Para ayudar a sus hijos, Sansa colocó un sello en estas capas profundas, un sello que aseguraba que ninguna bestia del vacío pudiera desgarrar el espacio para entrar al territorio de sus hijos.

Sansa terminó su sopa, sintiendo el calor del caldo cargado de Fe estabilizando su alma.

Miró hacia el cielo. En el Vacío Real, podías ver las Burbujas de otros Dioses flotando como espuma de jabón en un vasto océano.

Algunas eran oscuras, algunas brillantes, y una… una resplandecía con un brillo violeta-dorado que comenzaba a picarle los ojos.

—Lo está haciendo —susurró Sansa, sus ojos brillando con lágrimas—. Cosmos… Sunny. Está fusionando los fragmentos de mis hijos. Está arreglando lo que Verion rompió.

Se recostó sobre la hierba esmeralda, su corazón palpitando.

—Hermana, tu hijo es realmente algo especial… Espero que estés orgullosa de él —dijo limpiándose una lágrima de la esquina de sus ojos.

Verion pensó que era el arquitecto porque creó a los Señores Demonios. Pensó que era inteligente por envenenar a Sansa y manipular la guerra.

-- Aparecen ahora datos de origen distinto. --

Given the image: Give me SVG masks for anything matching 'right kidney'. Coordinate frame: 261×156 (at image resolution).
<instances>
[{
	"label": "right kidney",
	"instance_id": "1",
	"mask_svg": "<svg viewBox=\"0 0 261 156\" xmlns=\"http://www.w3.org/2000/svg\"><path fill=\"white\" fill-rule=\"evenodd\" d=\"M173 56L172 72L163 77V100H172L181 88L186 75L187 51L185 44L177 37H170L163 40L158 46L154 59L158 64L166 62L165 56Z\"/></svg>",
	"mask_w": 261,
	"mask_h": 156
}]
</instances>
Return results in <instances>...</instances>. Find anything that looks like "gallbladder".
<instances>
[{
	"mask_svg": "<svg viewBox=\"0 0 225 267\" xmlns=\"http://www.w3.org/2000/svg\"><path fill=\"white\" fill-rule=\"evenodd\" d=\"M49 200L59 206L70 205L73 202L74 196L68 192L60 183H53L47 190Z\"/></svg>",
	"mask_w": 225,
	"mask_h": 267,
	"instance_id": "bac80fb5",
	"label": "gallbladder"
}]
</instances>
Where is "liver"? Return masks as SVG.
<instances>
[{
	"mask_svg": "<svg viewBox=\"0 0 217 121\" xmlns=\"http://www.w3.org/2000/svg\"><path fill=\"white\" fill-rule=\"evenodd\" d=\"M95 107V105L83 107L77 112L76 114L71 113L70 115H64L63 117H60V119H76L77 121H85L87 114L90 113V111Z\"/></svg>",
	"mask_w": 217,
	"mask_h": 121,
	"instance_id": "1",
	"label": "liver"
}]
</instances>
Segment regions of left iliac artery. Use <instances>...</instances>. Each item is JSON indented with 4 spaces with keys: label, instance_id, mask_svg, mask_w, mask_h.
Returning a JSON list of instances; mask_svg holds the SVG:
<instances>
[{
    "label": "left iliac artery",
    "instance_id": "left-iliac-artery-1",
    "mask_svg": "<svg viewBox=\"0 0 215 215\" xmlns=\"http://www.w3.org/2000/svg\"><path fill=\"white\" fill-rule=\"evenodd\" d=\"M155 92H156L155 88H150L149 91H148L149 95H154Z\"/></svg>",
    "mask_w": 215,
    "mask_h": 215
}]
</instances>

Pero no se dio cuenta de que Sansa ya había previsto su traición.

Ella había diseñado esta era para ser un crisol, un ancla que conecta a todos los Dioses y los Señores Demonios, para la batalla final, una batalla que no ocurrirá solo en un mundo, ocurrirá tanto en la burbuja como en el vacío real.

—Ese Ver… Ejem, ¿por qué estoy olvidando que no puedo decir su nombre…?

—¿Está haciendo su movimiento, verdad? —preguntó la doncella, notando cómo las estrellas en el cielo comenzaban a parpadear.

—Lo está —respondió Sansa, su mirada volviéndose fría—. Ha estado en ello durante mucho tiempo.

Miró hacia la lejana burbuja suya que flotaba en el espacio oscuro, que al mismo tiempo giraba dentro de ella.

La burbuja no solo brillaba con un resplandor violeta-dorado, sino que había otro resplandor que venía de ella, que se veía oscuro y rojo.

—Hace mucho tiempo… Me preguntó si podíamos interconectar nuestros espacios privados, para que las formas de vida de ambas burbujas pudieran luchar y crecer juntas… Acepté su trato porque sabía que mis hijos eran Poderosos —dijo con un suspiro, como si lamentara esta decisión.

—Pero cuando fui envenenada y no pude entrar en mi burbuja, mató a mis hijos…

—Y ahora quiere fusionar ambas burbujas, para que su energía demoníaca pueda corromper mi mundo y pueda matar a Sunny…

Se puso de pie, su belleza angelical-diabólica irradiando una repentina y aterradora presión que hizo que el río dejara de fluir.

—Pero olvida una cosa —susurró Sansa al vacío—. Sunny es el verdadero elegido del vacío, nacido con un potencial infinito, y eso no es todo, aunque el sello sobre él aún no está roto, pero todavía le he devuelto una pequeña parte de su talento innato…

—Le devolví su capacidad de Manifestar su propio destino… Algo que es raro incluso entre las Bestias Reales del Vacío.